4. So how on earth do we become “blessed peacemakers” when the battles are raging all around us and we hardly feel or experience much peace on the inside?
• Maybe it is much safer to just be like the tortoise and pull our heads inside our shell and try to keep our minds occupied or entertained with less troublesome matters.
5. As we have recognized in the previous messages in this series, Jesus presents a specific order and progressive development in each of these Be-Attitudes – each one builds on what has been stated earlier.
• You cannot just put them in any order you like or pick and choose which one you prefer for yourself.
Disciples of Jesus all have to start in the same place of acknowledging our own spiritual bankruptcy – that we are full of sin and God alone is full of righteousness.
That acknowledgment leads us to mourn and repent of our condition,
and so willingly place our strength and our wills in meekness under His control.
The consequence of that response is that we start to see the world from God’s perspective and desire His passions to be our own – we hunger and thirst for His righteousness.
In light of that humble attitude God showers on us His mercy and we in turn choose to respond to others in the same way.
As we continue to receive His mercy, so our hearts are refined and purified of mixed motives and unholy passions and the joy of seeing and beholding God’s face becomes our one chief desire.
God’s peace in our hearts is the blessed fruit of those who continue in this journey – peace with God and peace with themselves.

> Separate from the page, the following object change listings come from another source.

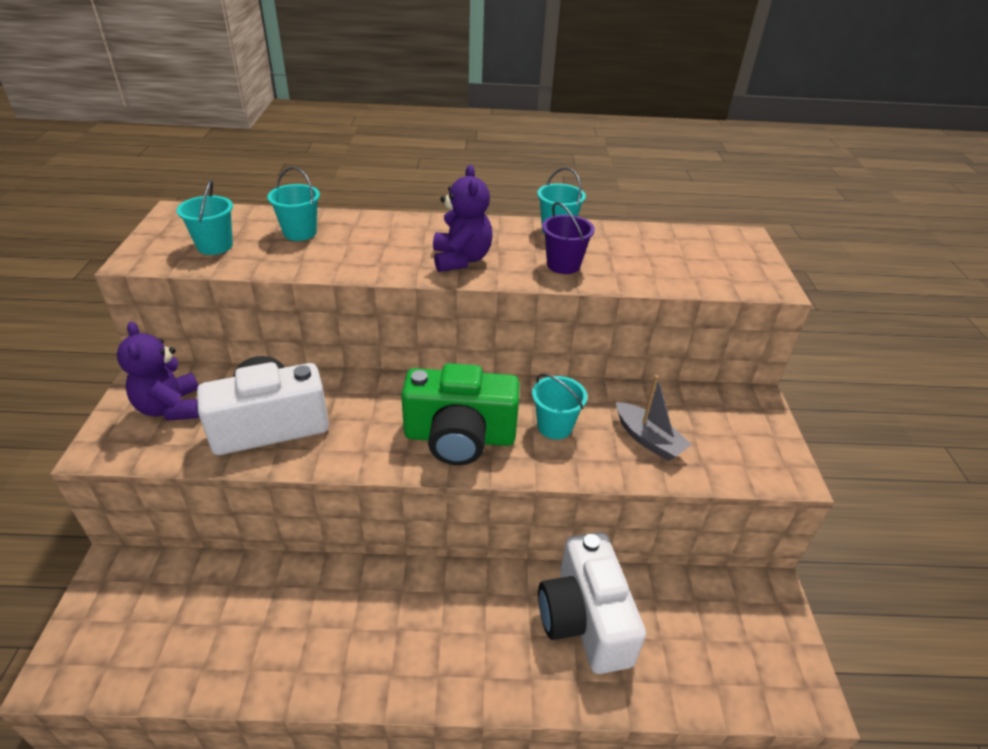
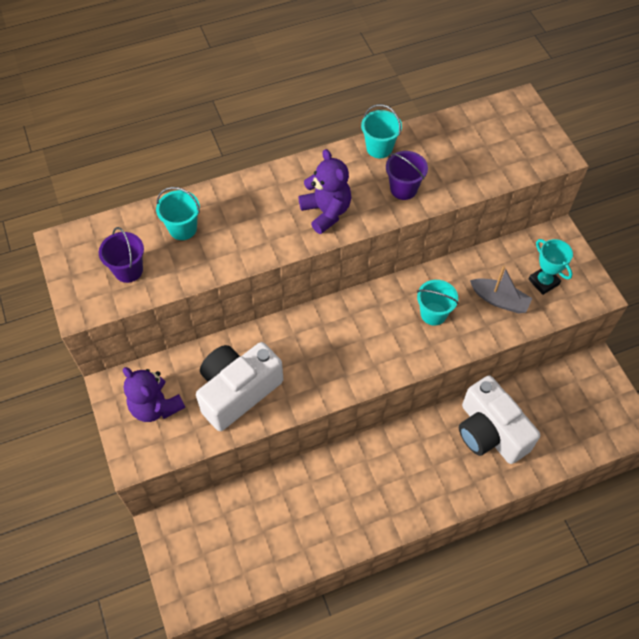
camera: 20 degrees left, 20 degrees up
turquoise bucket [177,180,233,255] -> purple bucket [99,227,144,283]
green camera [401,363,520,465] -> none
none -> turquoise trophy [529,239,573,295]

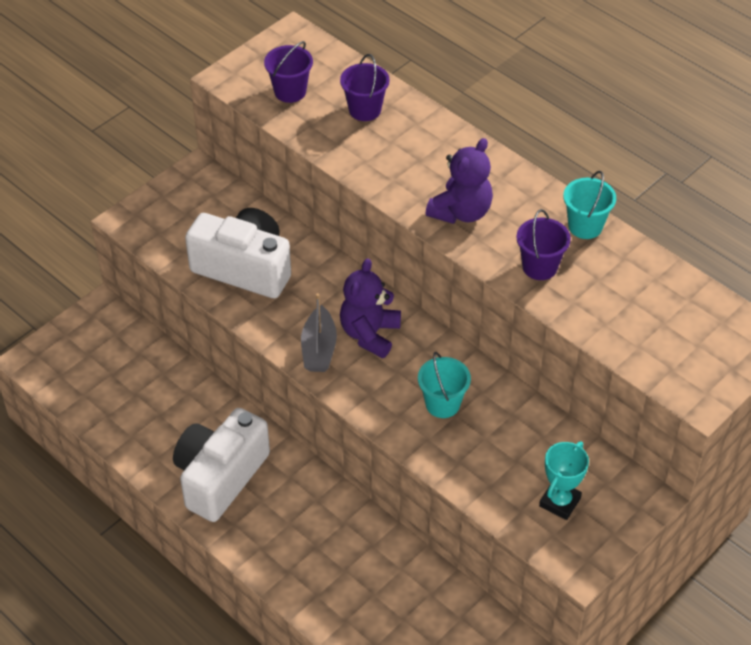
camera: 65 degrees right, 10 degrees down
purple teddy bear [123,367,185,422] -> purple teddy bear moved to [340,258,401,358]
turquoise bucket [156,187,200,240] -> purple bucket [340,54,390,121]
white camera [459,375,540,464] -> white camera moved to [173,408,270,522]
grey boat [470,266,533,314] -> grey boat moved to [301,293,337,372]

Now the very nature of God’s peace is that it always fills and overflows its container – it is an abundant and living peace that does not stop filling when the container is 100% full – it continues to be poured in and then flows from us to its next recipients.
• Now as we will discover in our next and final message on the Beatitudes and many have learned by painful experience – every hurting and troubled person, family, community, or nation does not automatically recognize, acknowledge, and warmly accept their need of God’s peace. Sadly, many openly resist it, reject it and refuse it and will harass, threaten, and persecute those who seek to bring God’s peace.